Text excerpt:

▼▼▼

That the gym was packed wasn't a surprise, but it was new, like nothing we'd experienced before. I played on a JV team that wasn't bad as I remember, played for a coach we all loved, in part, I think, because he had a tough job being really serious. At any moment, he could break out a huge smile so whatever firmness he'd been able to create would simply vanish. He was a sweet man, a good man, a history teacher who, in class, was just as capable of giggling at times we didn't expect it. One of the requirements for good teaching--especially in high school--is that the students know only that they don't know exactly what you're going to do next minute.
When I think about that night now, that huge crowd, I'm guessing he was as on edge as any of us. Never before that season had we gone through opening ritual layups being observed by an entire gym full-up with fans. The cheerleaders were out before the game had even begun. This one was the big one--arch-rivals, Cedar Grove, a team with the only roster we'd face all year long that held as many Dutch-American names as ours did. Just down the road. The student-scorer behind the official's bench was my first cousin. Familiarity breeds contempt when it comes to high school rivalries.

▲▲▲

Work request: Please reproduce the passage about the rivalry game word for word, from "When I think" up to and including "high school rivalries.".

Recorded information:
▼▼▼

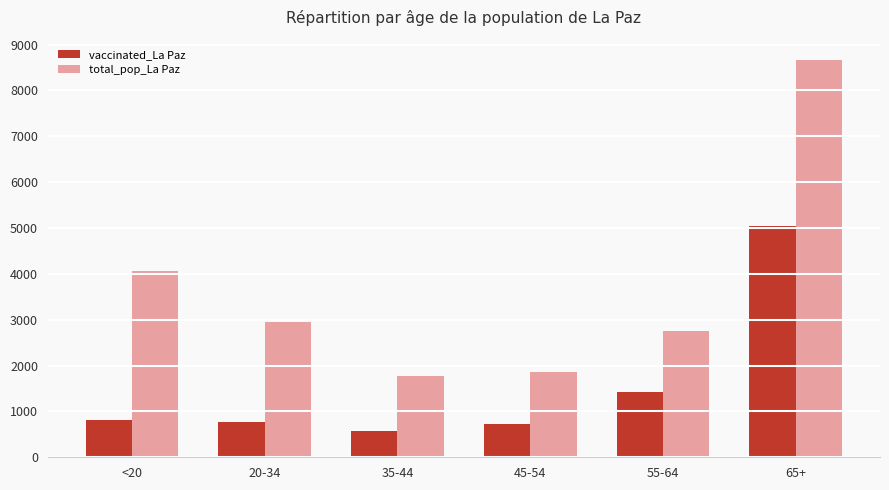

Which label corresponds to the smallest value in the chart?

35-44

▲▲▲

Task output:
When I think about that night now, that huge crowd, I'm guessing he was as on edge as any of us. Never before that season had we gone through opening ritual layups being observed by an entire gym full-up with fans. The cheerleaders were out before the game had even begun. This one was the big one--arch-rivals, Cedar Grove, a team with the only roster we'd face all year long that held as many Dutch-American names as ours did. Just down the road. The student-scorer behind the official's bench was my first cousin. Familiarity breeds contempt when it comes to high school rivalries.